I have an expression in terms of $(x,y,z)$ that is actually a sphere as per Mathematica but I am unable to bring it to the form $(x-a)^2+(y-b)^2 +(z-c)^2=r^2$.
Here is the equation I have. Let $(x_o,y_0,0)$ and $(r_0,0,0)$ be the two points and $C$ be the scaling factor/constant and $(x,y,z)$ is any point fulfilling a certain condition, then
$$C[(x-x_0)^2 + (y-y_0)^2 +z^2]=[(x-r_0)^2+y^2+z^2]^2$$
I am interested in finding the center and the radius of the sphere $(x,y,z)$.

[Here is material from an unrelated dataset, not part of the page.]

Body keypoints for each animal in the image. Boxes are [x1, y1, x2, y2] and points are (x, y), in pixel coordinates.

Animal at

Here is what I have from Mathematica.
The solution set of your equation may look like a sphere, but looks can be deceiving.
That said, the (real) solution set of the fourth-degree equation $$\left(\;(x+1)^2+(y+2)^2+(z+3)^2+4\;\right)\cdot\left(\;(x-1)^2+(y-2)^2+(z-3)^2-4\;\right)=0$$ is a sphere, because the first factor is always non-zero and can be divided-out. Could that be happening with your equation?

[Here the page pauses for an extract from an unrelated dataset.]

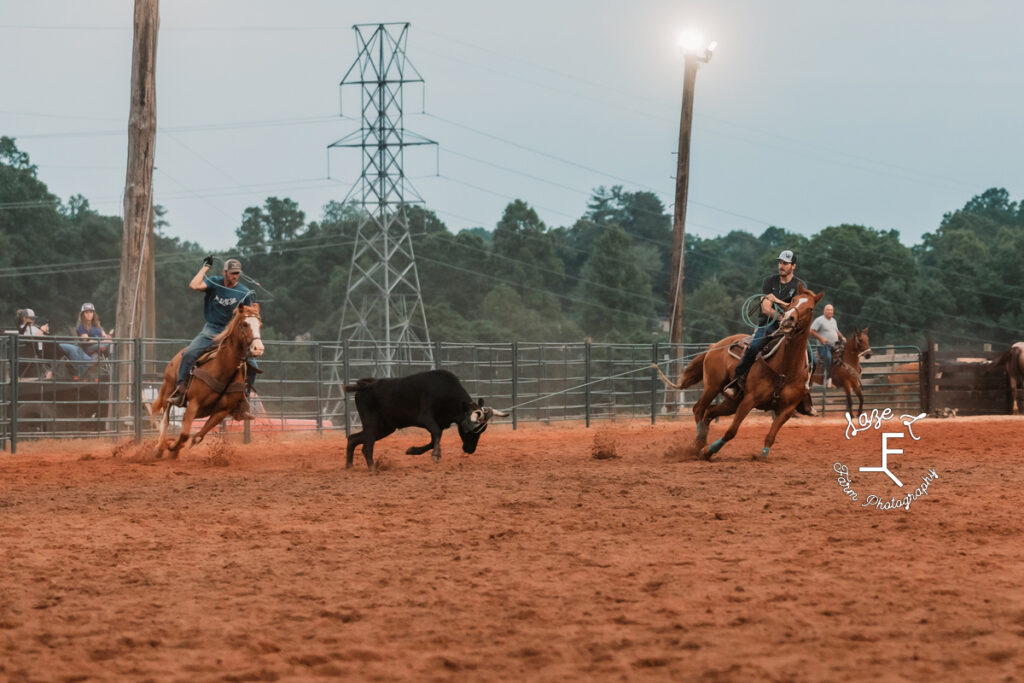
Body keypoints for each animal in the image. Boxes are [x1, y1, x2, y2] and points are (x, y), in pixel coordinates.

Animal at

Well ... If your figure were a sphere, then it should be symmetric in (at least) all the coordinate directions. It's certainly symmetric in the $z$ direction (since all instances of $z$ are even powers). What about the $x$ direction? Suppose we substitute some values into your $C=2$ case:
$$\begin{align} y=1, z=0 &\quad\to\quad \text{(real) } x \approx -1.3048 \text{ or } 2.8461 \quad\to\quad \text{midpoint } x \approx 0.7706 \\ y=0, z=1 &\quad\to\quad \text{(real) } x \approx -1.5955 \text{ or } 3.2574 \quad\to\quad \text{midpoint } x \approx 0.8309 \\ \end{align}$$
(I used Mathematica to find the solutions.) Since the midpoint $x$ values don't match, the solution set is not symmetric in the $x$ direction. This is definitely not a sphere. $\square$